Your assignment:
A complete answer includes every line below with the word "Калорийность".

Top of Material shown

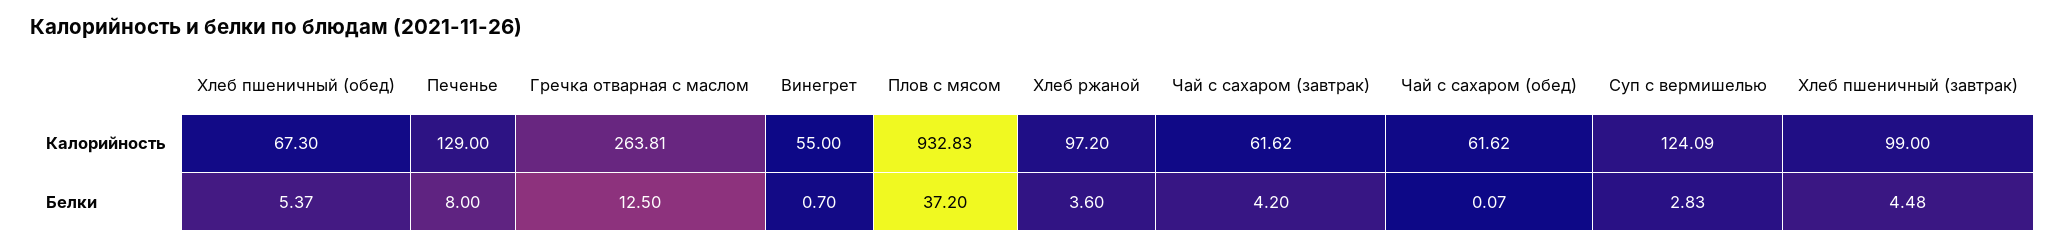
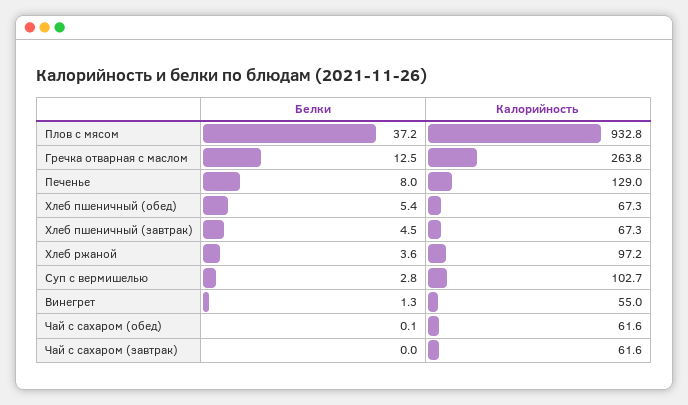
  {
    "Хлеб пшеничный (обед)": {
      "Калорийность": 67.3,
      "Белки": 5.37
    },
    "Печенье": {
      "Калорийность": 129,
      "Белки": 8
    },
    "Гречка отварная с маслом": {
      "Калорийность": 263.81,
      "Белки": 12.5
    },
    "Винегрет": {
      "Калорийность": 55,
-     "Белки": 0.7
+     "Белки": 1.3
    },
    "Плов с мясом": {
      "Калорийность": 932.83,
      "Белки": 37.2
    },
    "Хлеб ржаной": {
      "Калорийность": 97.2,
      "Белки": 3.6
    },
    "Чай с сахаром (завтрак)": {
      "Калорийность": 61.62,
-     "Белки": 4.2
+     "Белки": 0
    },
    "Чай с сахаром (обед)": {
      "Калорийность": 61.62,
      "Белки": 0.07
    },
    "Суп с вермишелью": {
-     "Калорийность": 124.09,
+     "Калорийность": 102.7,
      "Белки": 2.83
    },
    "Хлеб пшеничный (завтрак)": {
-     "Калорийность": 99,
+     "Калорийность": 67.3,
      "Белки": 4.48
    }
  }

Bottom of Material shown

Answer to this problem:
      "Калорийность": 67.3,
      "Калорийность": 129,
      "Калорийность": 263.81,
      "Калорийность": 55,
      "Калорийность": 932.83,
      "Калорийность": 97.2,
      "Калорийность": 61.62,
      "Калорийность": 61.62,
-     "Калорийность": 124.09,
+     "Калорийность": 102.7,
-     "Калорийность": 99,
+     "Калорийность": 67.3,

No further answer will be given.